Rare protests in Eritrea
At least 28 people have been killed and dozens more arrested in rare protests that rocked the Eritrean capital, a member of an opposition coalition claimed on Wednesday.
"The magnitude of the protests was very huge," said Nasredin Ali of the Red Sea Afar Democratic Organization, based in neighboring Ethiopia.
The deaths, arrests and scale of the protests in the reclusive and tightly controlled country could not be confirmed.
However, the US Embassy said Tuesday it had received reports of gunfire and protests in central Asmara. "Streets in the downtown area may be closed, and police continue to maintain a significant presence," the US Embassy said.
Unconfirmed videos were published on social media showing the protests.
Nasredin said the protests were triggered when authorities faced resistance after they tried to take control of a Muslim school.

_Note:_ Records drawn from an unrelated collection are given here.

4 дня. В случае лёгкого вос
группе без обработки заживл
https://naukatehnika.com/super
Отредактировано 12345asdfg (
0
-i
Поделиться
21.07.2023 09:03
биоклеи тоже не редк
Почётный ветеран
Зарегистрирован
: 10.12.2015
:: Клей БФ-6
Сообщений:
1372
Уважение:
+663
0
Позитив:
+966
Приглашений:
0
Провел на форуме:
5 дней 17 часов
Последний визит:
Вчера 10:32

"We have information that followers of all religions in the country are now ready to oust the dictatorial regime of Isaias Afewerki once and for all," he added, referring to the president.
A video of a speech by Hajji Musa, an elderly and respected board member of the Diaa Islamic School, to hundreds of families was posted online. In it he calls on families who paid for the school to protect it from government control.

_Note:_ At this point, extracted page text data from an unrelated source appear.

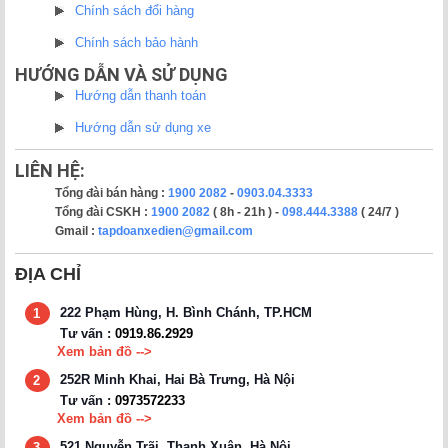
Chính sách đổi hàng
Chính sách bảo hành
HƯỚNG DẪN VÀ SỬ DỤNG
Hướng dẫn thanh toán
Hướng dẫn sử dụng xe
LIÊN HỆ:
Tổng đài bán hàng :
1900 2082
-
0903.04.3333
Tổng đài CSKH :
1900 2082
( 8h - 21h ) -
098.444.3388
( 24/7 )
Gmail :
tapdoanxedien@gmail.com
ĐỊA CHỈ
222 Phạm Hùng, H. Bình Chánh, TP.HCM
1
Tư vấn :
0919.86.2929
Xem bản đồ -->
252R Minh Khai, Hai Bà Trưng, Hà Nội
2
Tư vấn :
0973572233
Xem bản đồ -->
521 Nguyễn Trãi, Thanh Xuân, Hà Nội
3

Hajji Musa was later arrested alongside several others, according to the opposition online news Awate.com. This reportedly triggered hundreds of students to take to the streets.
Eritrean Information Minister Yemane Meskel downplayed the protests, saying on Twitter: "Small demonstration by one school in Asmara dispersed without any causality hardly breaking news."
The Freedom Friday network, a loose covert network of activists operating in and outside Eritrea, said in a statement that Christians and Muslims should unite and reject attempts by the regime to divide people to perpetuate its rule.
Eritrea is one of the world's most repressive regimes, with no political opposition or free press.
Human rights organizations have documented forced conscription into the army that is often indefinite, prompting tens of thousands to flee the country.